Donald Trump did not just increase his vote share amongst Hispanic communities. The swings in Asian communities, especially Vietnamese and Korean communities, were almost as large as the ones in Hispanic communities. For example, in Westminster, California, the home of Little Saigon and the capital of the Vietnamese diaspora in the nation, saw a twenty-three percent swing towards Trump. Similarly, Garden Grove, California, a rapidly diversifying city where less than twenty-five percent of the population is white, saw a twenty-one percent swing towards Trump. This pattern was also replicated in Black and Native American communities, especially in rural areas. 

Robeson County, North Carolina is one of the most racially diverse counties in the nation, and it is also heavily voted to elect President Trump. Robeson is approximately forty percent Native American, twenty-five percent black, thirty percent white, and the rest identify with other races or as mixed-race. This area is not stereotypical Trump territory. Before 2016, it only voted for a single Republican candidate in its entire history, however, Trump won it in 2016 by around four percent.
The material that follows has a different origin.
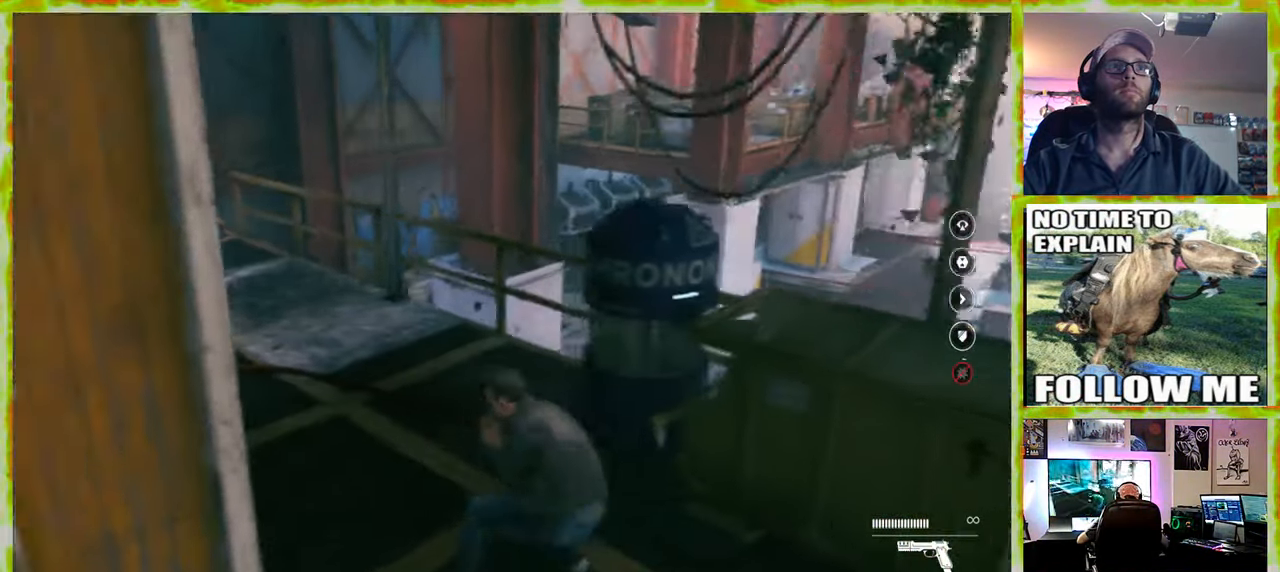
{"keys": ["s"], "mouse": [], "events": [[367, "d", "up"]]}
This economically depressed area with a large minority population was perfect ground for a Trump surge, and it happened. On Election Day, Trump won Robeson County by around eighteen points, and it voted straight Republican in almost every single down-ballot race. 

The typical consensus during this election, and especially in Texas, was that higher turnout, specifically minority turnout, would dramatically benefit the left and usher in a blue wave that would wash across the nation. However, it should be obvious to anyone who has paid attention to the results that this did not happen. In fact, the unprecedented wave of minority turnout actually helped Trump. Trump improved his margins and vote share in almost every single American city including Los Angeles, Philadelphia, Miami, and Milwaukee. He also improved in minority-heavy rural areas like the Black Belt, Robeson County, and South Texas. These results show that the consensus was just wrong, and that there is a shift up and down ballot for the Party of Lincoln, Roosevelt, Eisenhower, and Trump. While Trump definitely did not win this election, he laid the groundwork for the party’s future electoral success.

It is sort of ironic that Donald Trump of all people was able to collect the highest share of the minority vote in the past sixty years of Republican electoral history. The man who ran as the antithesis of the famed 2012 Republican autopsy by campaigning on limiting immigration, law and order, and building a wall won the very voters that Republicans have been wanting for decades. If anything, it shows that the political class honestly does not understand the voters of this nation, and they really do not want to. A typical Republican would have run on increasing legal immigration and lowering cultural tensions. However, Trump, to his credit, threw out this playbook and created the least racially polarized electorate in American history. One must admit that it truly is bizarre that this happened, but it honestly should have been expected. Many of these voters are working class, culturally conservative, economically moderate, and fled from nations that have a history of popular right-wing populist caudillos and unpopular socialist leaders. It should have been obvious that Trump, who is personally more economically moderate and culturally conservative than most Republican politicians, would win these voters over. However, most prognosticators, once again, got it wrong, and if this trend of minorities towards the Republicans continues it is only bad news for the Democrats unless they can drag a sizable part of the Republican coalition into their party.